*Passage to read*:
━━━━━━━━━━━━━━━━━━━━━━━━━━━━━━

The events of Passion Week, still some months away, had their origin in what happened now in Jerusalem. Jesus had three things to accomplish, first to deliver his prophetic call to national repentance in the very heart of Jewish life and worship where it would reach the greatest number and command the most attention, second to bring himself personally to the notice of the highest Jewish authorities, who previously had only certain reports of his activities in Galilee, and third, with the help of his friends, to set the stage for the revelation of himself as the Messiah and the accomplishment of his destiny. Jesus had to an extent discerned how the prophecies would have their fulfilment; but he did not imagine that everything would come about automatically at a time and in a manner unknown to him. To the contrary, he appreciated fully that what must come to pass would demand of him the most careful timing, planning and organisation. Throughout his ministry he had acted purposefully and with decision, in conscious command of his affairs and exhibiting remarkable capacity for exploiting situations. It is quite unthinkable that at this advanced and crucial stage of his mission he was proposing to play a passive part and leave everything to fate.
In going up to Jerusalem Jesus was deliberately embarking on the most difficult and dangerous of all his enterprises, where a false move could wreck everything. He was not among his own Galileans now, but in more critical Judea, where even his accent was against him. Who would heed a prophet who spoke the outlandish tongue of the north? Many would make fun of him or treat him as a madman. Moreover, he would have to contend with powers and forces alien to his experience. Never before had he had to pit his wits against the subtle political brains of the supreme Jewish and Roman authorities. Yet he was quite sure he would not fail, because the Spirit of God was working in him and through him. But this would be the supreme test of his faith, and the ultimate proof that he was indeed the Messiah.

━━━━━━━━━━━━━━━━━━━━━━━━━━━━━━

*Tasks and exercises*:
1. Set down the passage on Jesus's journey to Jerusalem word for word, starting with "In going up" and going on through "indeed the Messiah.".
2. In the passage on Jesus's journey to Jerusalem, what region is described as more critical than Galilee?
3. According to the passage on Jesus's journey to Jerusalem, why was Jesus sure he would not fail despite the dangers he faced?

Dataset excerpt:
━━━━━━━━━━━━━━━━━━━━━━━━━━━━━━

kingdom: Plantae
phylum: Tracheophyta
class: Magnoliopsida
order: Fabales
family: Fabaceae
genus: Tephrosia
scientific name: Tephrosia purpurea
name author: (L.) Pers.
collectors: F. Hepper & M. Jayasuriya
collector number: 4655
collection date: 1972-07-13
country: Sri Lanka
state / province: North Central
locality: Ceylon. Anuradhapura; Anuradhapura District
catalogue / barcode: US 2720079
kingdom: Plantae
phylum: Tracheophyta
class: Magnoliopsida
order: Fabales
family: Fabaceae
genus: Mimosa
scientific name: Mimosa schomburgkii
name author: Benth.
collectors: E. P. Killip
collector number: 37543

━━━━━━━━━━━━━━━━━━━━━━━━━━━━━━

*Responses per task*:
1.
In going up to Jerusalem Jesus was deliberately embarking on the most difficult and dangerous of all his enterprises, where a false move could wreck everything. He was not among his own Galileans now, but in more critical Judea, where even his accent was against him. Who would heed a prophet who spoke the outlandish tongue of the north? Many would make fun of him or treat him as a madman. Moreover, he would have to contend with powers and forces alien to his experience. Never before had he had to pit his wits against the subtle political brains of the supreme Jewish and Roman authorities. Yet he was quite sure he would not fail, because the Spirit of God was working in him and through him. But this would be the supreme test of his faith, and the ultimate proof that he was indeed the Messiah.

2. Judea.

3. He was sure he would not fail because the Spirit of God was working in him and through him.